* **Tasks**:
A. Update the Spygate post from the words "Is Being First" through "the Spygate case.", replacing "Commissioner" with "Chief".
B. Please repeat the records, beginning at the line that has "entry ft³ 7.4." and stopping after the line that has "Value: ft³ 9419.63", with both of those lines included. Leave the pictures out of your answer.

Is Being First Really Worth It?

No one wants to admit when they’re wrong.  Especially members of the media.

But that’s what happened yesterday following NFL Commissioner Roger Goodell’s meeting with former Patriots’ videographer Matt Walsh in the Spygate case.

The Boston Herald did admit it erred in its report two days before the Super Bowl that the Pats had taped the Rams walk-through prior to Super Bowl XXXVI in New Orleans back in 2002.  We now know through Goodell that as far as the NFL’s investigation and Walsh’s comments are concerned, no taping ever took place.

There is some great local commentary on the Herald’s error by Bruce Allen at Boston Sports Media Watch and David Scott at Scott’s Shots.  Both are a must read.

The Herald will be facing much more deserved scrutiny in the days and weeks ahead over its apparent shoddy work.  What bothers me is that the practice of throwing out innuendo to see if it sticks is becoming more and more prevalent across all sports media platforms.

* **Data records**:
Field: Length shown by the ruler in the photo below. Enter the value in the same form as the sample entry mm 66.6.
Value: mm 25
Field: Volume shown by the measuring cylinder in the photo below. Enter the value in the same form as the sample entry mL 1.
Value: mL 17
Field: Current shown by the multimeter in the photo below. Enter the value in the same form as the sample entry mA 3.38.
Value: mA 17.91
--
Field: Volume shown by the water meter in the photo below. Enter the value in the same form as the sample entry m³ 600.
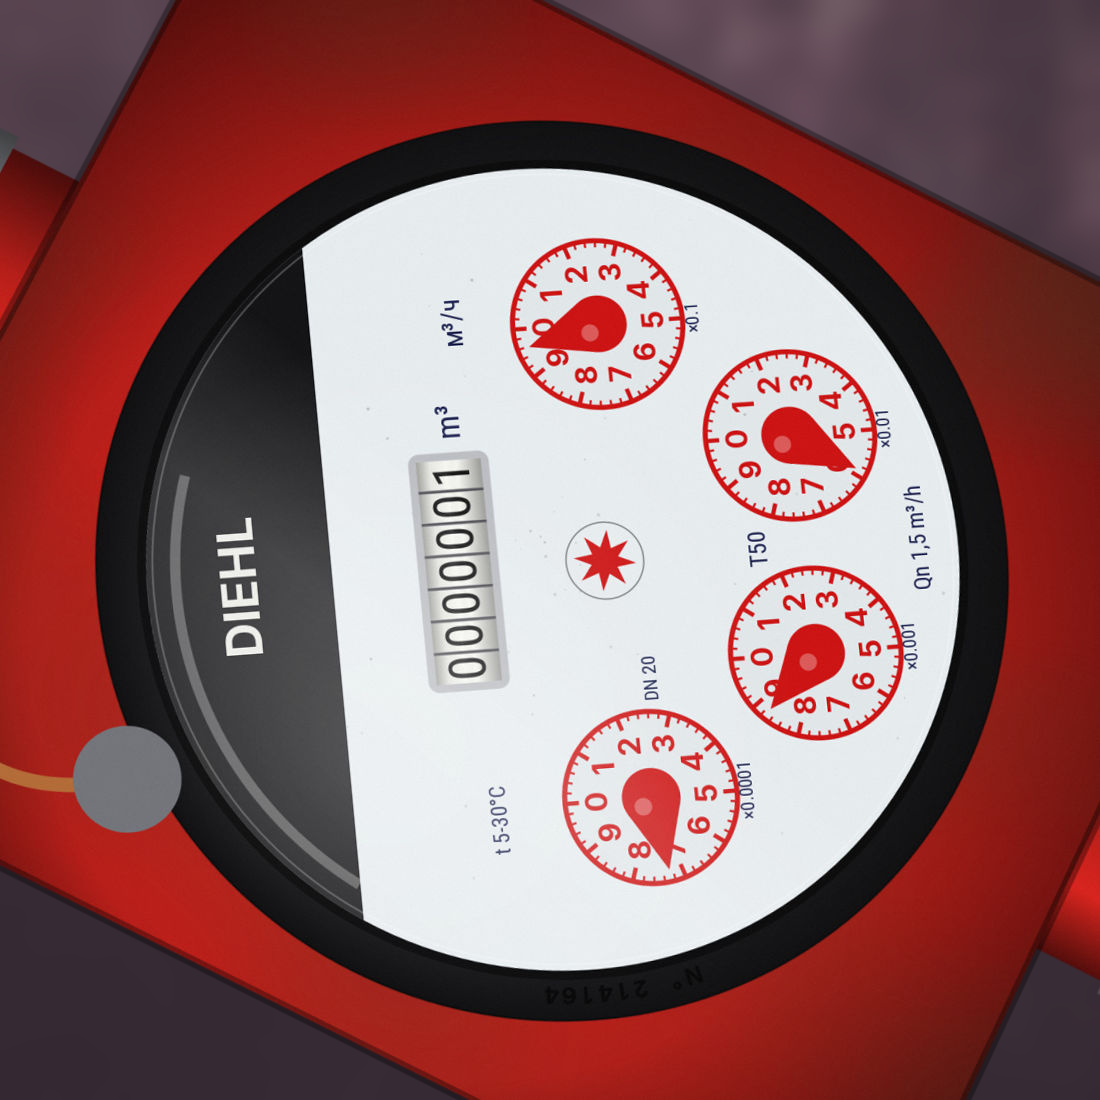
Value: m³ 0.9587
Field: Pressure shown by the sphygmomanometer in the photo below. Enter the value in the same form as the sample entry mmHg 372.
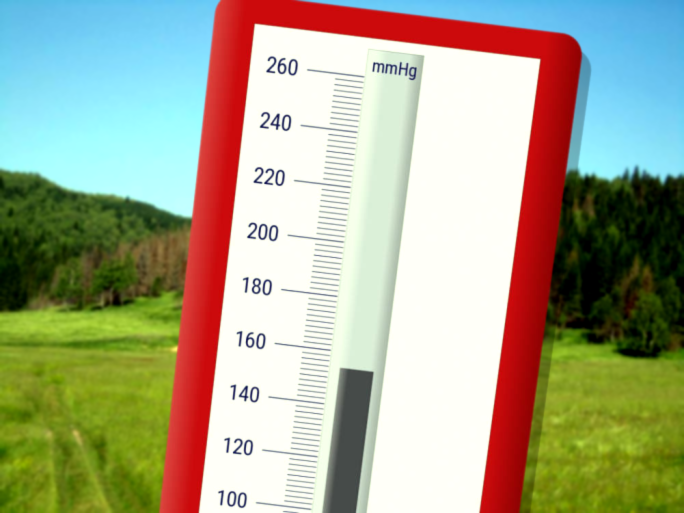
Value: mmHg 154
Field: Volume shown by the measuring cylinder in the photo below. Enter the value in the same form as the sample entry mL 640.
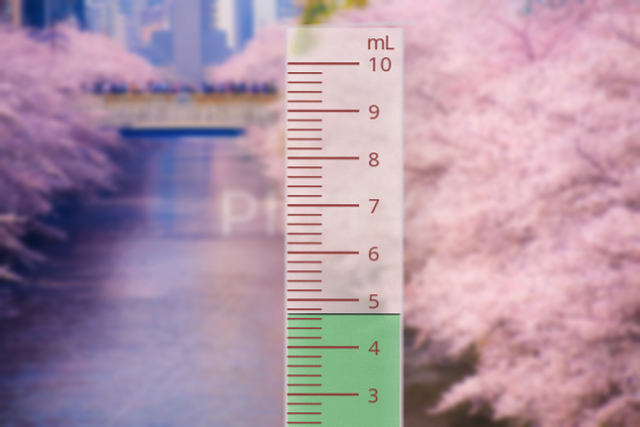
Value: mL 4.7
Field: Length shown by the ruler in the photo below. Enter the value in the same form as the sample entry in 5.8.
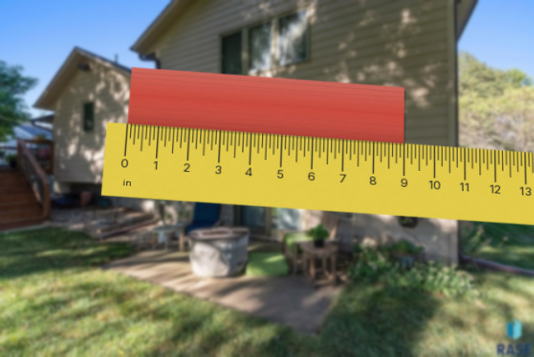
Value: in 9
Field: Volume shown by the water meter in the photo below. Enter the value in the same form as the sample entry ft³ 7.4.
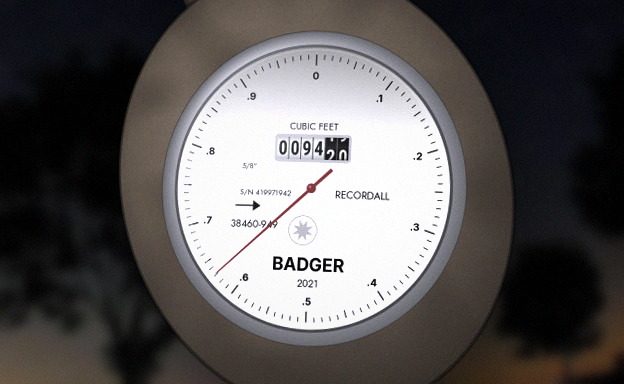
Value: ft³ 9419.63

* **Expected responses**:
A.
Is Being First Really Worth It?

No one wants to admit when they’re wrong.  Especially members of the media.

But that’s what happened yesterday following NFL Chief Roger Goodell’s meeting with former Patriots’ videographer Matt Walsh in the Spygate case.

B.
Field: Volume shown by the water meter in the photo below. Enter the value in the same form as the sample entry ft³ 7.4.
Value: ft³ 9419.63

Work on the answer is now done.